When people are labeled as “Evil, Un-American or Unpatriotic” serious debate and conversation is impossible. Accepting the name calling as business as usual is more than demeaning, it gives power to those who hijack democracy with loose language and labels. Instead it is possible to engage the conversation and leaders with a proactive demand for adult conversation by conveying your expectations of civility and seriousness about ideas.
Expect a dignity of difference. Strongly held views and robust argument are possible when we dignify difference by honoring the validity of different beliefs. A policy position or policy prescription is not inherently bad because we find it loathsome. We each have the power to elevate public discourse by expecting policy implications or beliefs to be discussed with frank discussion about the implications for the lives of all affected by a specific position. Instead of demeaning difference, dignify the differences by treating them with the serious respect they demand by engaging them.
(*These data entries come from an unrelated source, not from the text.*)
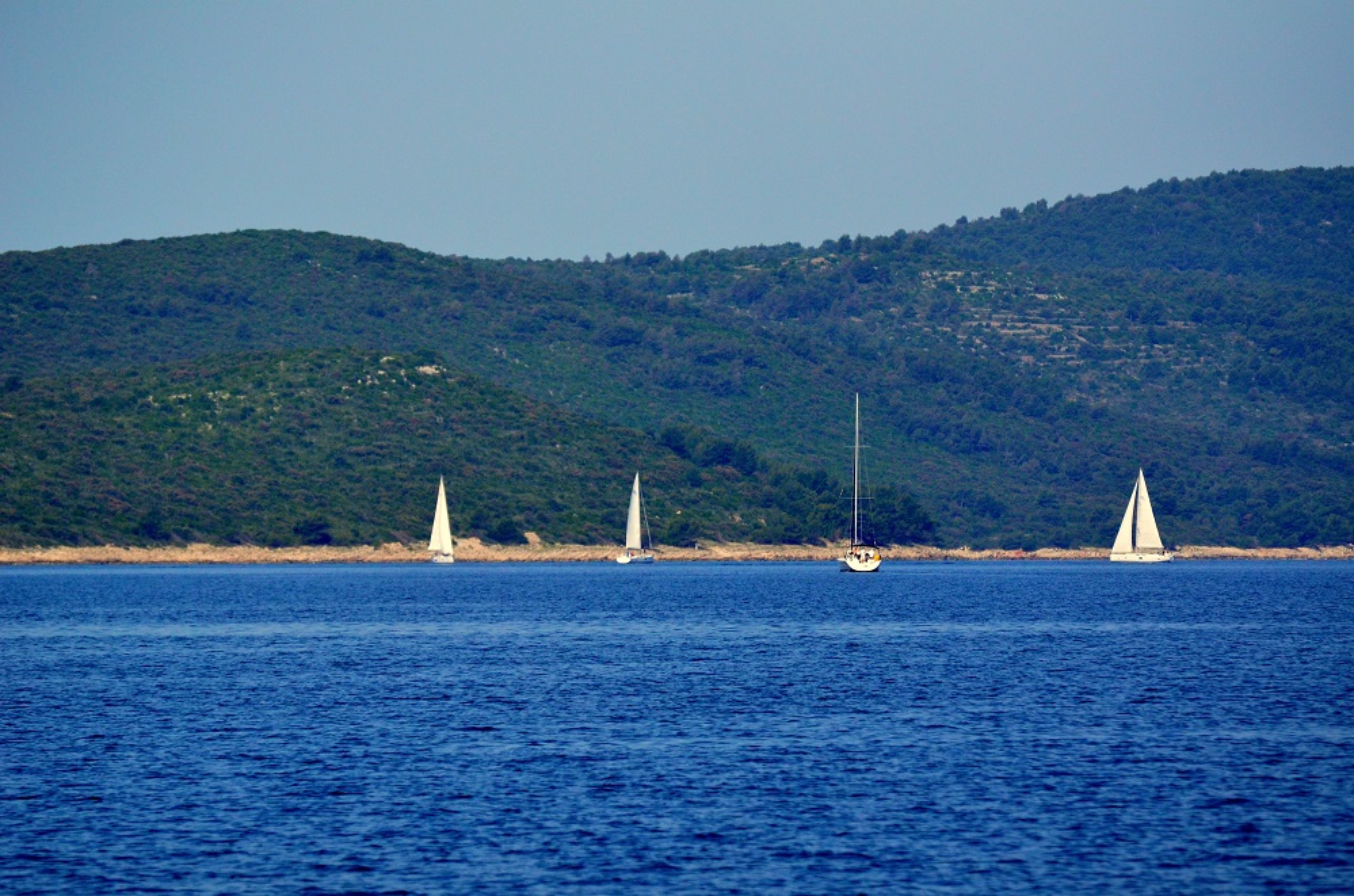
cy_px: 448
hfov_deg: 6.9
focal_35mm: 300
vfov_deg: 4.6
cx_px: 677
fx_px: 11256
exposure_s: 1/8000
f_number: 5.3
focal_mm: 200
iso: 1400
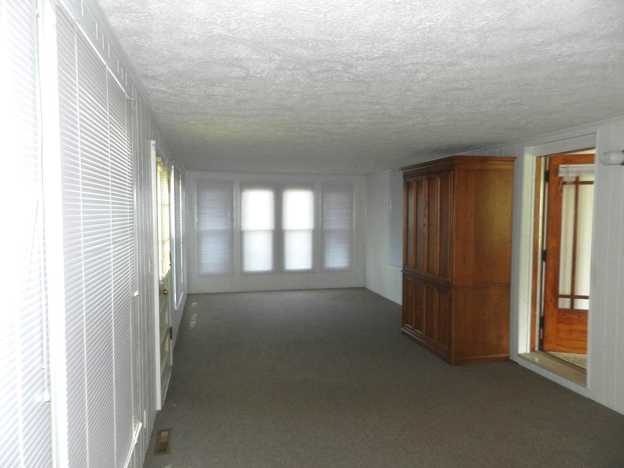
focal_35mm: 23
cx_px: 312
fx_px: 415
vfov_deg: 58.9
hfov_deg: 73.9
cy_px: 234
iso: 200
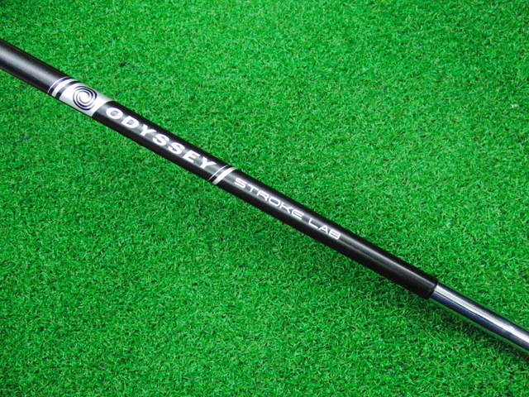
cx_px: 264
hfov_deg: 50.1
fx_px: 565
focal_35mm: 37
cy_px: 198
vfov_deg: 38.7
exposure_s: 1/200
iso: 3200
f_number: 3.6
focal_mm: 6.42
Polish the world. Politicians and other leaders share in the inherent goodness that marks the aspirations and lives of most people. Like the driving force that compels people to enter politics or assume public leadership most of us want to polish the world by leaving it a more just and conflict free place in which the well-being of all people is possible. Insist on knowing how a leader or institution expects to polish the world through the results and impacts of their beliefs and policies.
Claim your voice in the process. Our own silence, disengagement or jadedness benefits no one. The world needs your unique voice and contribution actively engaged. Instead of succumbing to the incarcerated view that you are insignificant, your own story and experiences reveal that you re a valued and rich contributor to enriching the political and cultural discourse. Your voice and contributions enrich the political and social process ensuring a lively, vibrant and healthy democracy. Throwing up your hands in despair serves only to cede your voice and life to shrill and life-draining voices. Choosing the life-giving way brings new life to you and to and to the human family.
The moral arc of the Universe is towards fulsome life-giving, life-affirming inclusion of all people. We’re witnessing the voices of the Arab Spring and the people of Myanmar claiming these truths. While we don’t know the results they will produce we do know that this moment of human history reveals that the old patterns of control and orthodoxy are giving way to new emergent truths about what it means to be human.
It is possible to be happy and change the world! Not the sort of happiness promised by buying a particular car or item of clothing but the happiness that emerges when you ground your life in seeking your well-being. Your own well-being results in a path of seeking the well-being of others. In this way of experiencing life you change the world and discover a profound happiness in being alive.
In this emergent time of a new consciousness of what it means to be human and to be fully alive the invitation and power rests in your life and hands. The divisive rhetoric and conflicts ravaging our time can only be changed when you embrace a new way of claiming your place in what it means to be human. The choice is yours – life is at stake!